Ce jeudi, le Premier ministre, Alexander De Croo, lui aussi Open Vld, a réagi aux débats actuels et tempère. Pour lui, il faut s’en tenir au processus d’évaluation en cours qui prévoit qu’une décision sera prise mi-mars. Pour Alexander De Croo, "dans cette évaluation, il faut aussi tenir compte de tous les éléments qui pourraient avoir un effet sur la sécurité d’approvisionnement et les prix". "Les derniers éléments, naturellement, il faut les prendre en compte", a-t-il ajouté.

Toujours dans la coalition gouvernementale, le président du CD&V Joachim Coens a estimé que la priorité, à ses yeux, était la facture énergétique.

Du côté de Vooruit, les socialistes flamands, le président Conner Rousseau, a affirmé mercredi dans l’émission Villa Politica (VRT) qu’il pourrait accepter le maintien en activité de deux réacteurs nucléaires après 2025 s’il était démontré qu’une telle prolongation allégera effectivement la facture énergétique des ménages. "Actuellement, rien ne l’indique, mais si quelqu’un au gouvernement parvient à me le démontrer, alors je serai son allié", a lancé le président des socialistes flamands.

Et les autres partis ?

Chez les Verts, on croit toujours à une fermeture des centrales. Du côté de Groen, le parti de la ministre de l’Energie, Wouter De Vriendt, le chef de groupe Groen à la Chambre, maintient le cap de la sortie du nucléaire en 2025 et demande du respect pour l’accord conclu.

Face aux craintes du patronat flamand en cas de fermeture des réacteurs en 2025, Wouter De Vriendt dit comprendre "la nervosité des employeurs", mais il demande "aux politiques de garder la tête froide et de s’en tenir à ce qui a été décidé".

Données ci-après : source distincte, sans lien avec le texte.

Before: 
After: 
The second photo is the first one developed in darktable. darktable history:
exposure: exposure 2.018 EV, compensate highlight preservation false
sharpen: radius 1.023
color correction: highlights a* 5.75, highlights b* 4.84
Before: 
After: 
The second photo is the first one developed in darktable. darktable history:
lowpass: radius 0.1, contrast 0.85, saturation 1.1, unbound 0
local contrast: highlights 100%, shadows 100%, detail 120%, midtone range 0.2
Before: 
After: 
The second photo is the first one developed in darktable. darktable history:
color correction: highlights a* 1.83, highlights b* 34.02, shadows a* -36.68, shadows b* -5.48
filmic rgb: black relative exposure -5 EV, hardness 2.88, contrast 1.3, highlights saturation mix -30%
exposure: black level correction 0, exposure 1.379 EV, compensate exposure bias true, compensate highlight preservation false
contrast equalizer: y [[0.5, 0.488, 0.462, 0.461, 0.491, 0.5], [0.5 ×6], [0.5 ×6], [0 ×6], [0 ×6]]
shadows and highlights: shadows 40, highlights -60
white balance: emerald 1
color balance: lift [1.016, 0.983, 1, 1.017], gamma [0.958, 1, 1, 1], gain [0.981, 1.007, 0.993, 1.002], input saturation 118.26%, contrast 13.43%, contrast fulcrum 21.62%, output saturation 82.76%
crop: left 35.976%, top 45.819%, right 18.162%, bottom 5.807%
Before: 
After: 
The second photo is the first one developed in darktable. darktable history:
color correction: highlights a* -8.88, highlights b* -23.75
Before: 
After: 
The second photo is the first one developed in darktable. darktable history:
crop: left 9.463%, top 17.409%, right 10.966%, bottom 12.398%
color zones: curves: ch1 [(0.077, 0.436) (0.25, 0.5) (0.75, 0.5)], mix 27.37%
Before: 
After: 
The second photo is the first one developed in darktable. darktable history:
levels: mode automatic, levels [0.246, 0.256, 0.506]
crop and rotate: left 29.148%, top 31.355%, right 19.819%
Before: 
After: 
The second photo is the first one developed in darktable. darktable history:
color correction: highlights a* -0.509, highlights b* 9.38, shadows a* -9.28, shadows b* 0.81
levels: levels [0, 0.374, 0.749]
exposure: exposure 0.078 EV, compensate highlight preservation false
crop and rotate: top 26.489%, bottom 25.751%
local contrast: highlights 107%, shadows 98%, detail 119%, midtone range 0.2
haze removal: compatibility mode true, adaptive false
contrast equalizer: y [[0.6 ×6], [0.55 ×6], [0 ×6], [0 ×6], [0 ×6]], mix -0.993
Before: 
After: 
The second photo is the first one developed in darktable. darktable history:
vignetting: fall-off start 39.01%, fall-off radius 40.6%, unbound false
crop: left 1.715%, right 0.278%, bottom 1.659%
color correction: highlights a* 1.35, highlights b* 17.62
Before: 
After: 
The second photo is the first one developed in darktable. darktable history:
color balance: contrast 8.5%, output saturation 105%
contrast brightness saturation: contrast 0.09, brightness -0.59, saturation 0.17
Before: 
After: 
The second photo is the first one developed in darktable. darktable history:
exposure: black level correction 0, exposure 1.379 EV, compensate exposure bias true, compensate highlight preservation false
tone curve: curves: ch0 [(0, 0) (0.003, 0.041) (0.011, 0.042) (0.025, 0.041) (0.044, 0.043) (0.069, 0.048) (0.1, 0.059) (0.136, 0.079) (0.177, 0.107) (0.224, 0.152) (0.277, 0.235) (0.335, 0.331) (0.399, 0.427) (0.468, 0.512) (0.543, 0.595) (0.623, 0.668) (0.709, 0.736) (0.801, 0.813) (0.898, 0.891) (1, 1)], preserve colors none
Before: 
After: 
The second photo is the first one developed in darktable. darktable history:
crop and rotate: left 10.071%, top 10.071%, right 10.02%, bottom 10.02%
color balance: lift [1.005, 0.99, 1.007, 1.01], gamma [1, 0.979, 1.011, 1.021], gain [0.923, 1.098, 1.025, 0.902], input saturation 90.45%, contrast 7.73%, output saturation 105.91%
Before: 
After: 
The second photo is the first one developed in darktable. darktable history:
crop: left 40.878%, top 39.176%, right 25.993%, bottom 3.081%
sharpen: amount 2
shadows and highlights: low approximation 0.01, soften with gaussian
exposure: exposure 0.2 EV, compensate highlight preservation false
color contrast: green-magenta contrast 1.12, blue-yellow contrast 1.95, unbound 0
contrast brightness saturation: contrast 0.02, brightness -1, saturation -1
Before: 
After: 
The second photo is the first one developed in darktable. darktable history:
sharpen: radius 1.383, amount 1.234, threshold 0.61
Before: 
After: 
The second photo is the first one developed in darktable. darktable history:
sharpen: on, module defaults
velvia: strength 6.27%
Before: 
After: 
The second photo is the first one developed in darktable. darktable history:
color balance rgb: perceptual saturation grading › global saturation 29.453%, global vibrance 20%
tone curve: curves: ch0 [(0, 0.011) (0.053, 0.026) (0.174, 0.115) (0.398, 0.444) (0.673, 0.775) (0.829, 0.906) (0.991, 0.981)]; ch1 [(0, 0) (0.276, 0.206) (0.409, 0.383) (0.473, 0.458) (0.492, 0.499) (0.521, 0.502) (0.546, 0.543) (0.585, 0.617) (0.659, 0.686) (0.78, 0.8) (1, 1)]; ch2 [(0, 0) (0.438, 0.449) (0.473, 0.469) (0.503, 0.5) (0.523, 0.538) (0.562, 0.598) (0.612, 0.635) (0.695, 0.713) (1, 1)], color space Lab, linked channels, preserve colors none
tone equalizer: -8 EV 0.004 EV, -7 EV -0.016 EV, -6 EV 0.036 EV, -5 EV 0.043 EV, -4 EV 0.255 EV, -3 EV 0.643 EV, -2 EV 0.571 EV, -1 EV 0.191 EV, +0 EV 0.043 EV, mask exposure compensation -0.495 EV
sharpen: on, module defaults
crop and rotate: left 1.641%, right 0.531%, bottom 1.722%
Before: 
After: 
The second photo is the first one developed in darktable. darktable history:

Dans la majorité, le PS est aussi un partisan du scénario A, celui de l’arrêt des réacteurs en 2025.

L’autre parti francophone de la majorité, le MR, soutient, lui, le scénario B, celui d’une prolongation de deux centrales nucléaires.

Du côté d’Engie, l’exploitant des réacteurs nucléaires qui pourraient être prolongés en cas de scénario B, on a clairement fait savoir qu’on s’inscrivait dans la logique d’une fermeture des réacteurs en 2025.

Bien avant que l’accord intervenu au gouvernement le 23 décembre, le patron d’Engie avait enterré, dans une lettre au gouvernement, toute possibilité de prolongation. "La somme des obstacles qui sont devant nous ne rend plus possible une prolongation du nucléaire", déclarait Thierry Saegeman, le CEO d’Engie. "Ce n’est plus une question de vouloir : ce moment-là est passé depuis 2020. Nous voulions mais ce n’est plus une question de vouloir, mais c’est une question de pouvoir" avait-il ajouté.

Il y a deux jours, Catherine MacGregor, invitée de BFM Business confirmait ce positionnement. "Aujourd’hui, nous, on suit la loi […] Clairement, notre scénario c’est celui d’une sortie complète de nos 7 tranches et on commence en octobre de cette année et progressivement jusqu’en 2025 ", soulignait la responsable.

Aujourd’hui, Engie précise que le maintien de deux réacteurs n’aurait aucun effet, notamment à la baisse, sur le prix de l’électricité en Belgique.